### Description of the task
Reproduce every line of the listing below word for word, leaving out the pictures.

### Data for processing
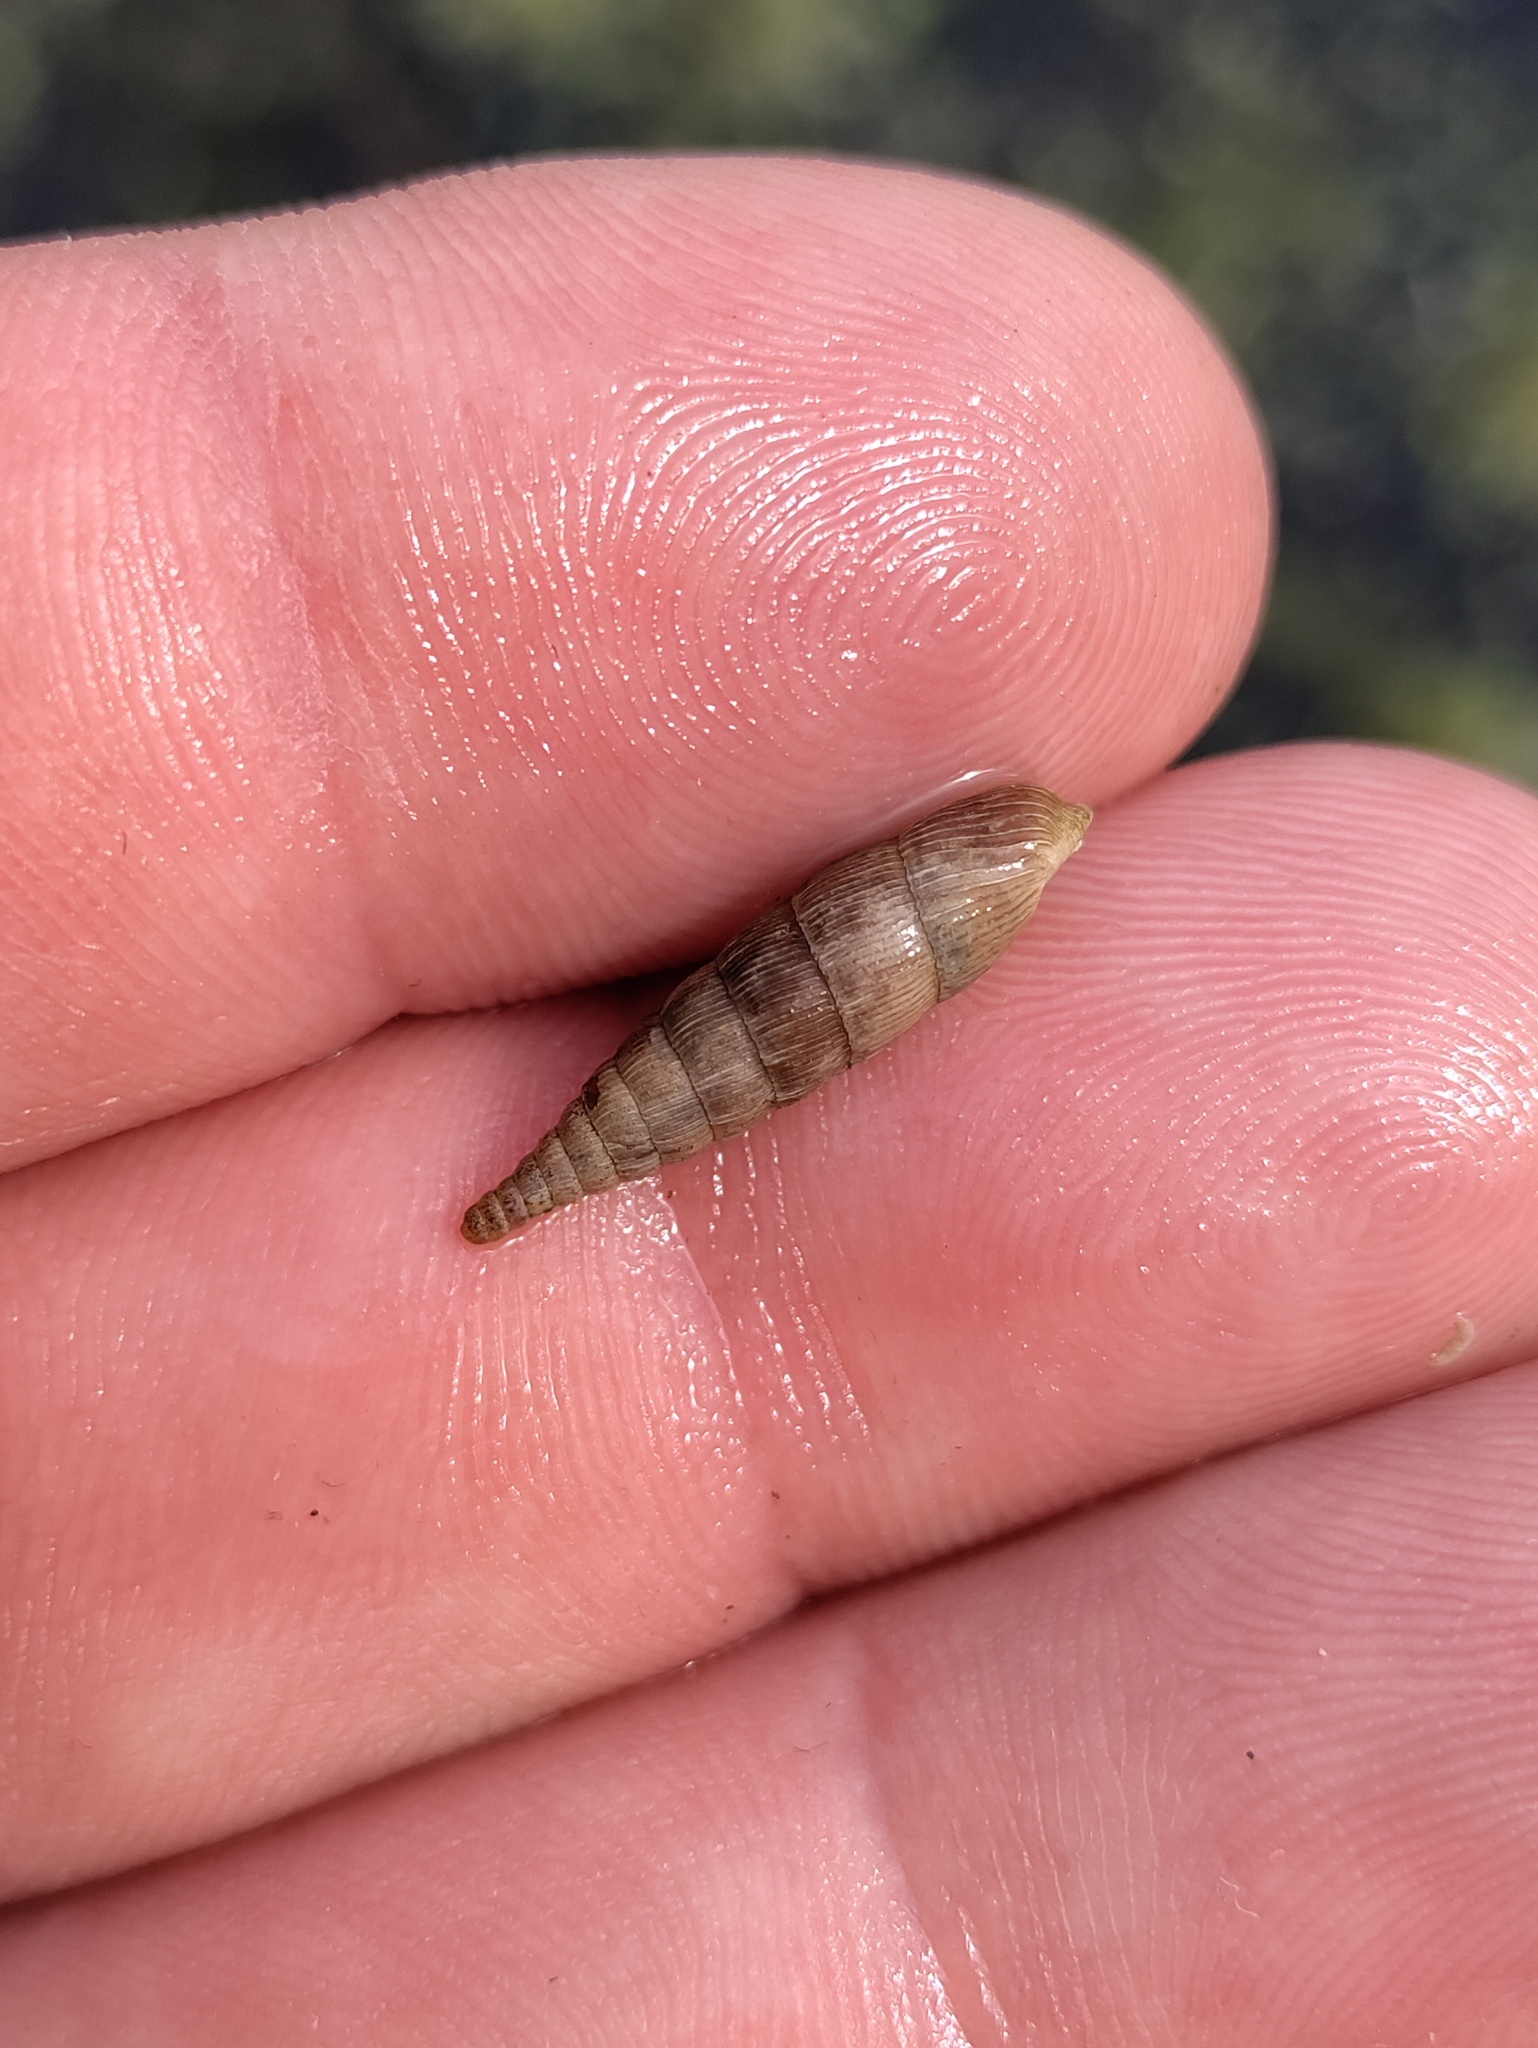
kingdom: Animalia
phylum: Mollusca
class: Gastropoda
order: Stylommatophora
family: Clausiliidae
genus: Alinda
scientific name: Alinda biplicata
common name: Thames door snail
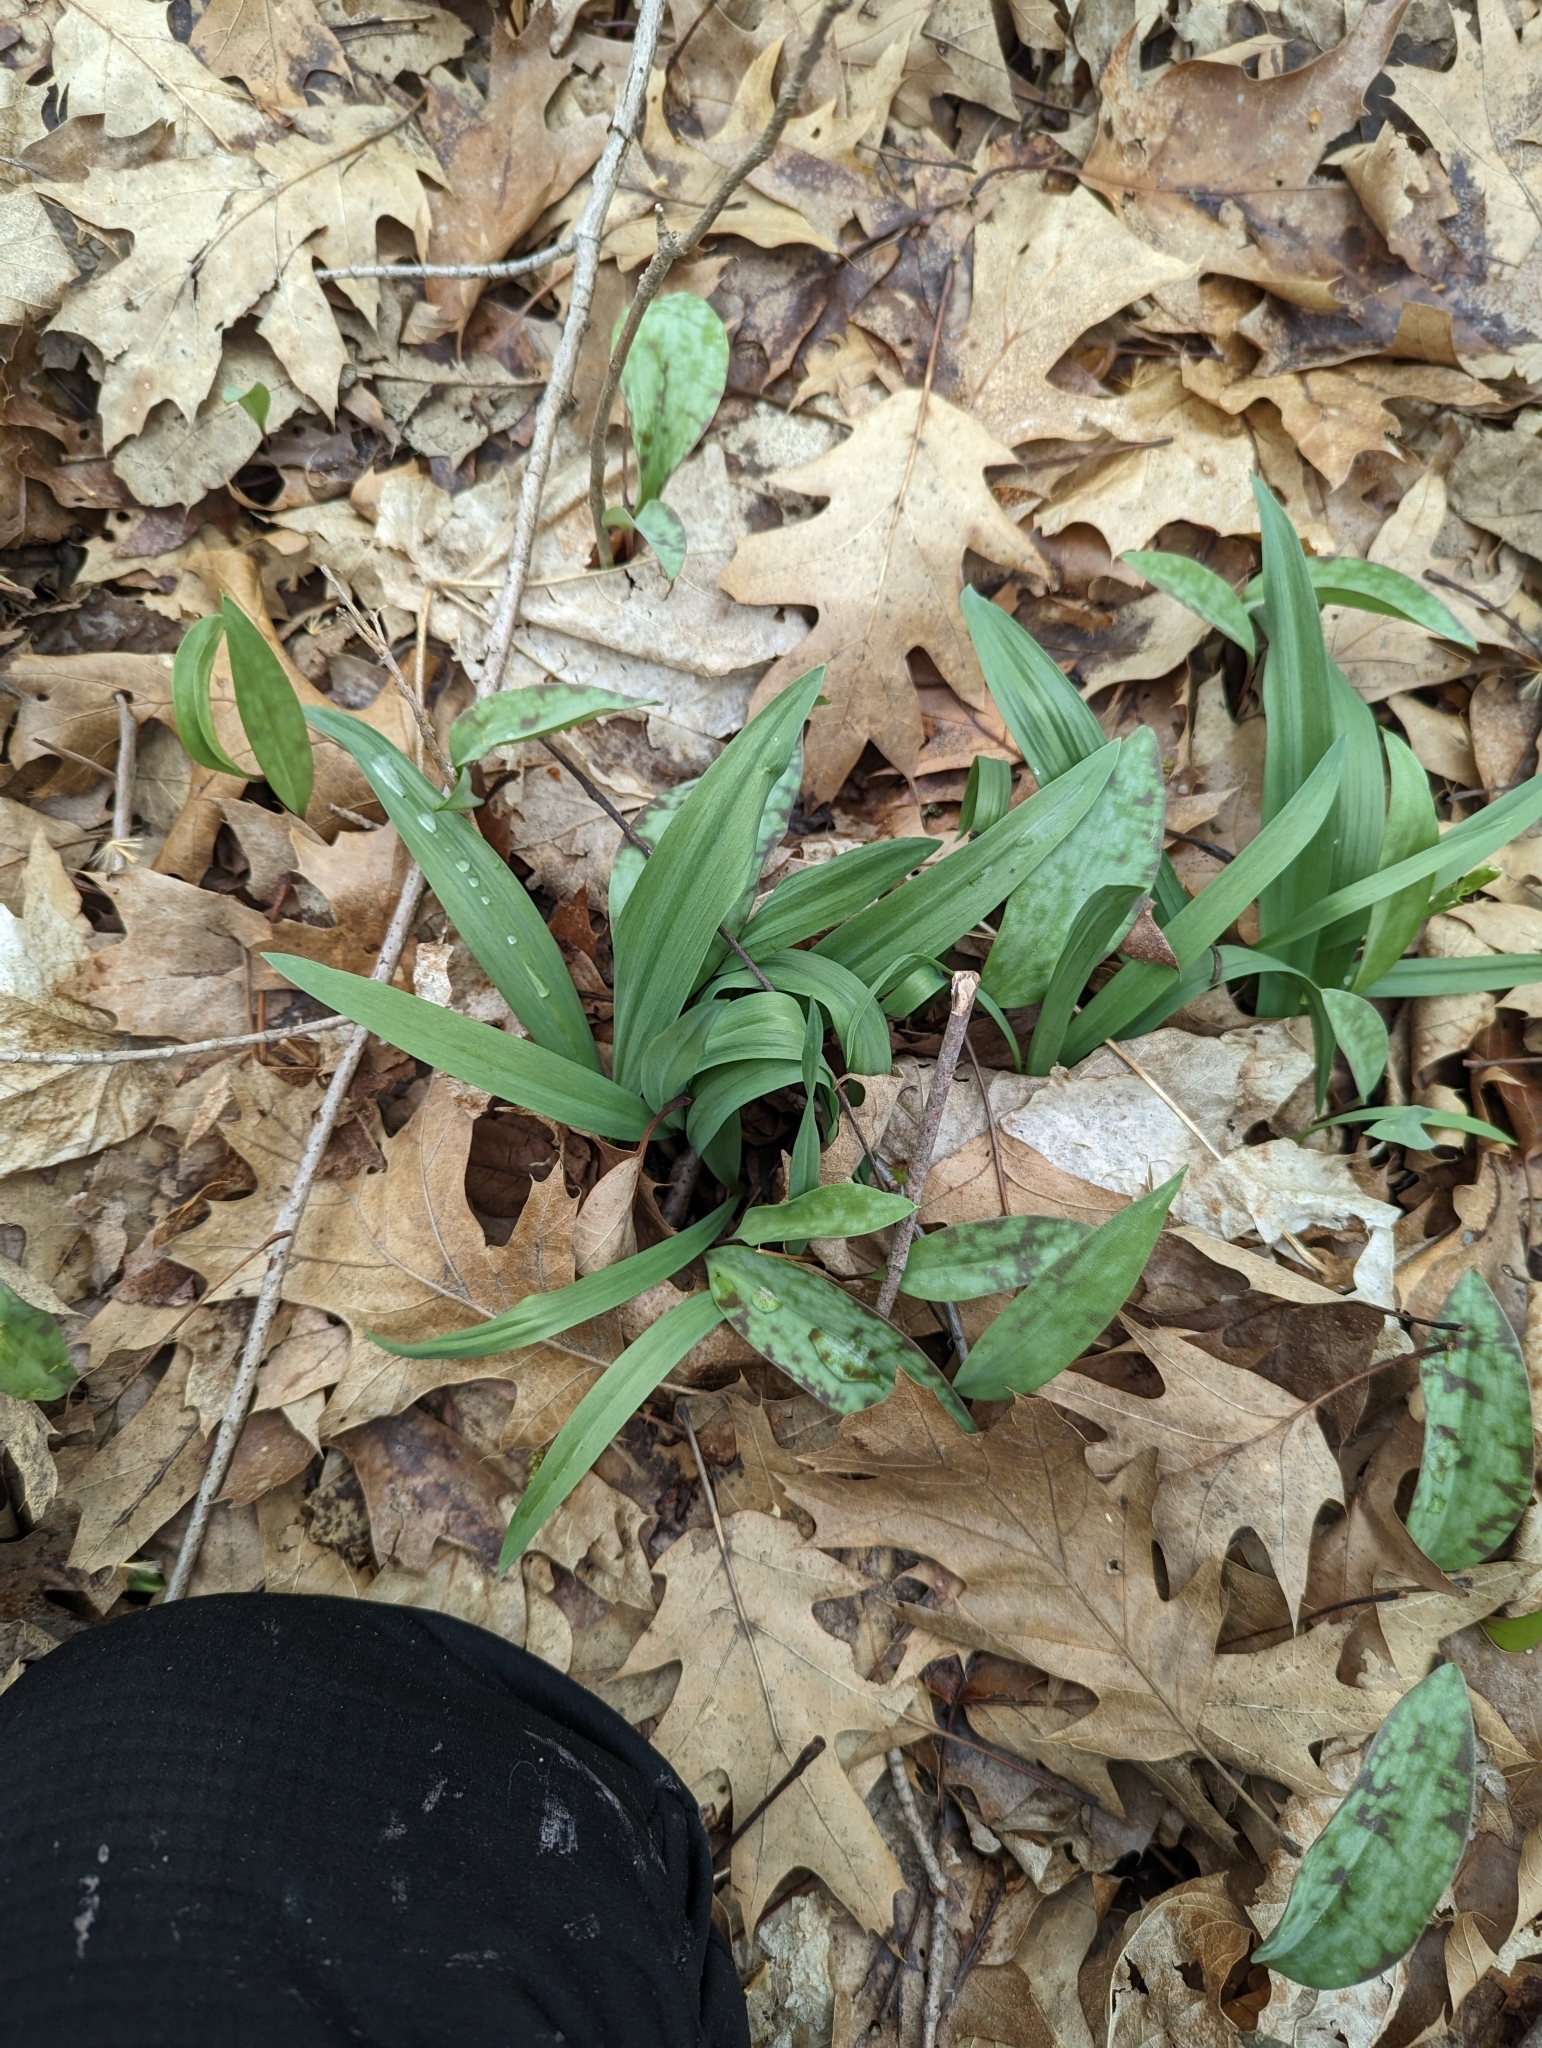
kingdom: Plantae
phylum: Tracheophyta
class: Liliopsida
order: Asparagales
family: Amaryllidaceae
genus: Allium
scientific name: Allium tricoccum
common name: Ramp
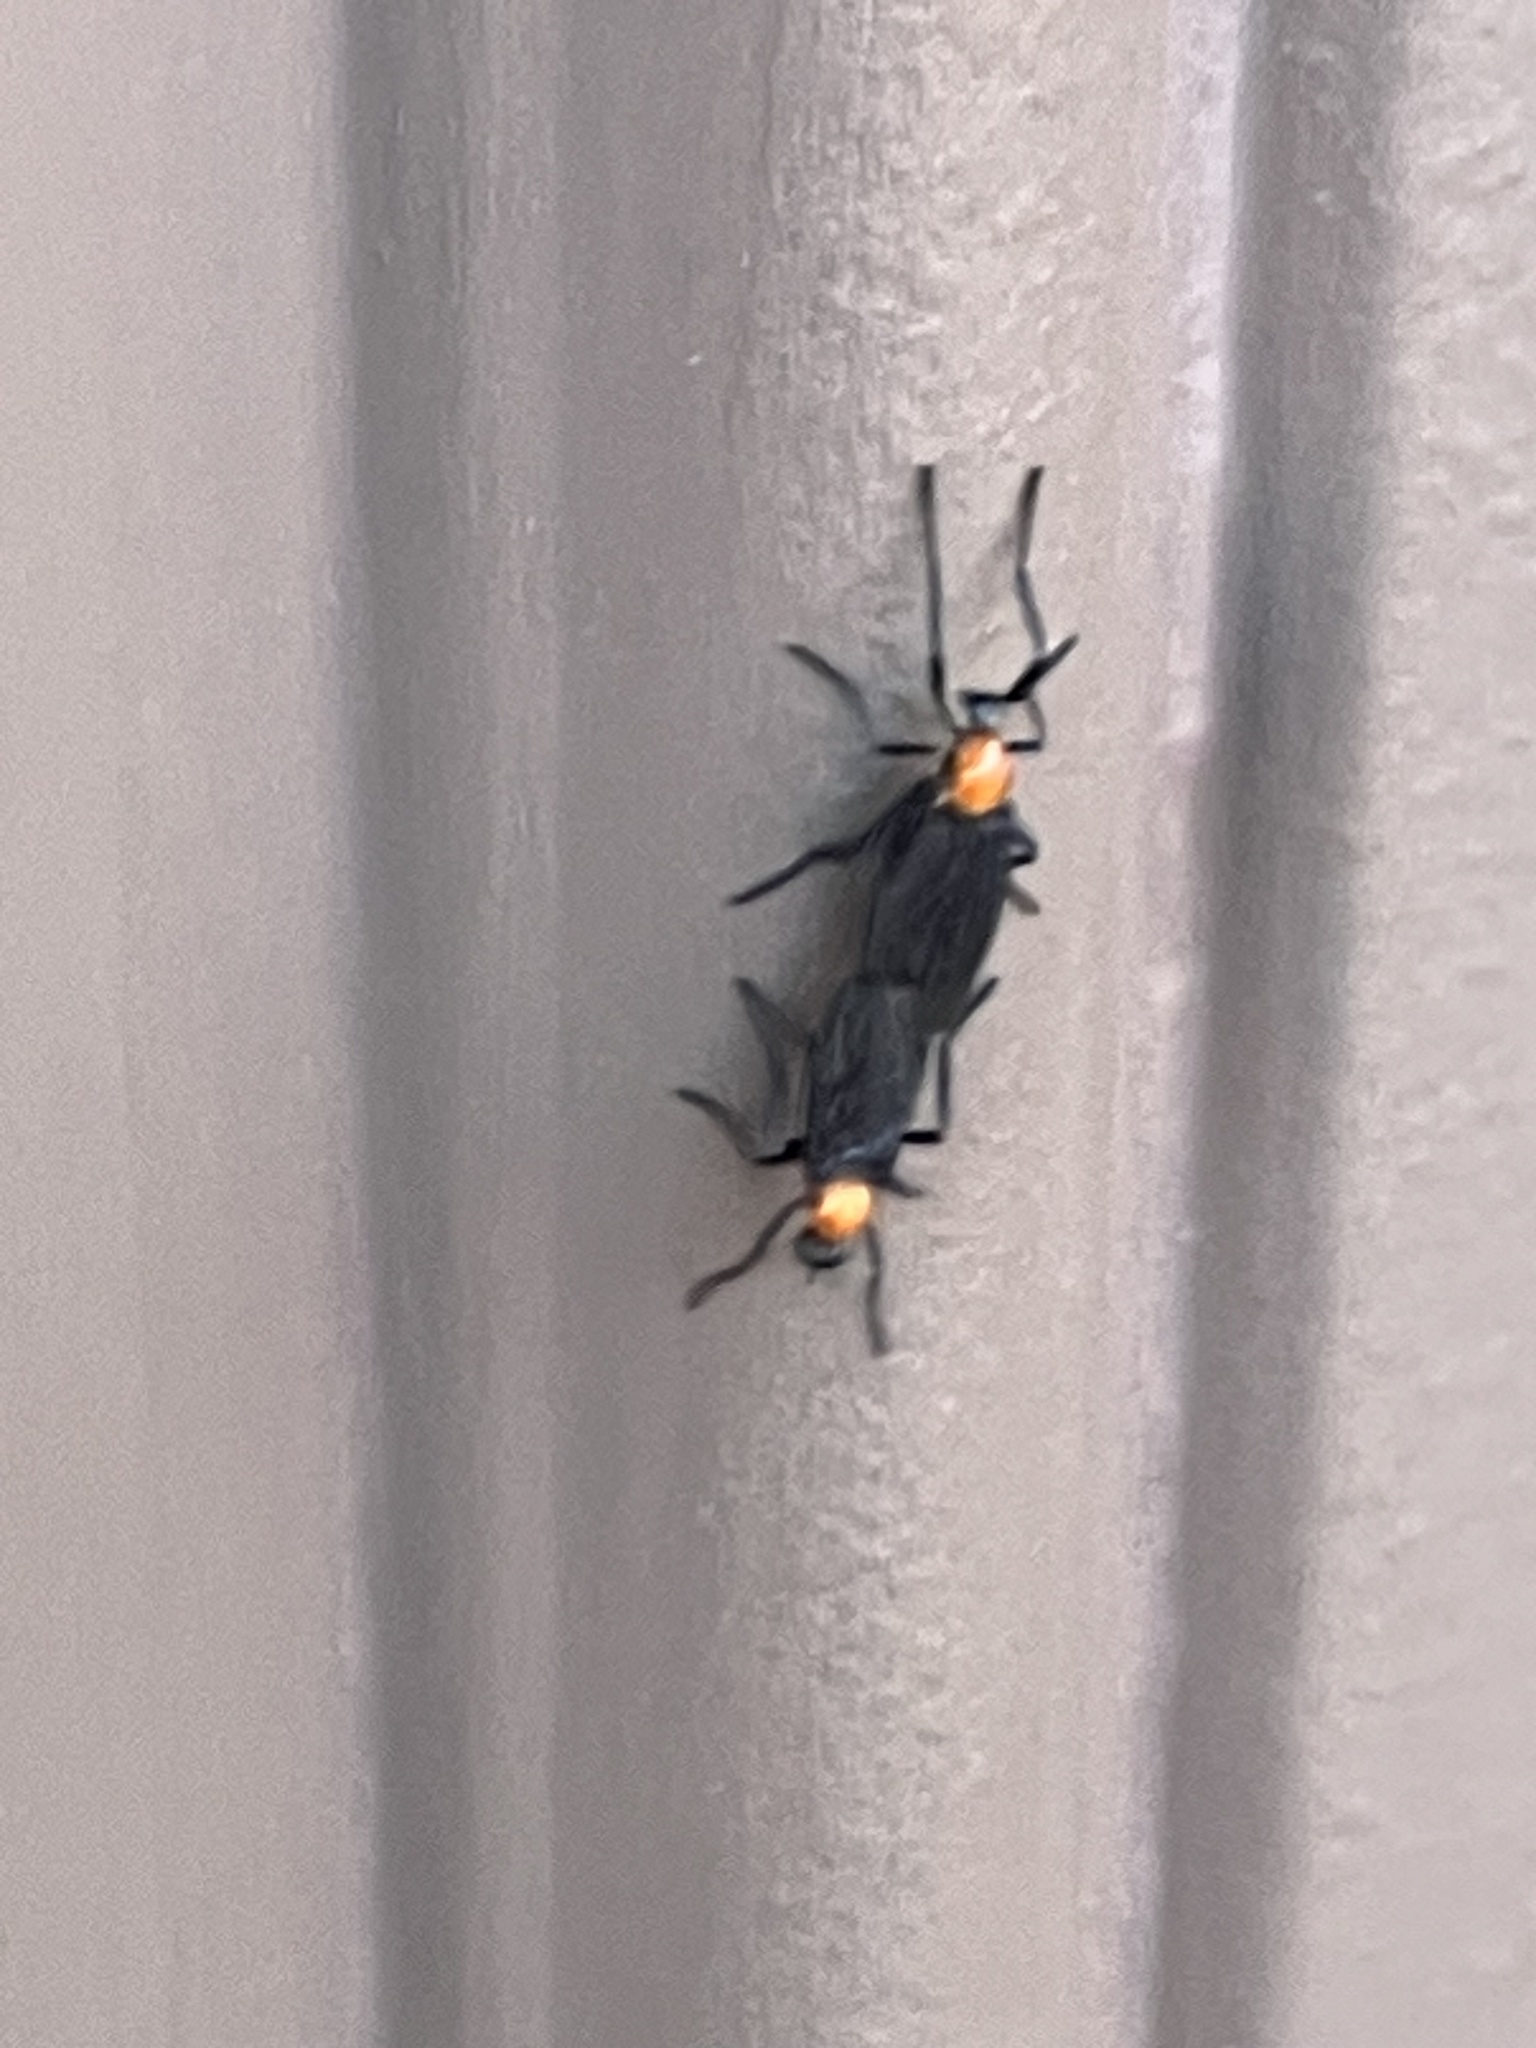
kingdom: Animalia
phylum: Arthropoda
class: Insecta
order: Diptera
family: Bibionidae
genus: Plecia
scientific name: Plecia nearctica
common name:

### Written response
kingdom: Animalia
phylum: Mollusca
class: Gastropoda
order: Stylommatophora
family: Clausiliidae
genus: Alinda
scientific name: Alinda biplicata
common name: Thames door snail
kingdom: Plantae
phylum: Tracheophyta
class: Liliopsida
order: Asparagales
family: Amaryllidaceae
genus: Allium
scientific name: Allium tricoccum
common name: Ramp
kingdom: Animalia
phylum: Arthropoda
class: Insecta
order: Diptera
family: Bibionidae
genus: Plecia
scientific name: Plecia nearctica
common name:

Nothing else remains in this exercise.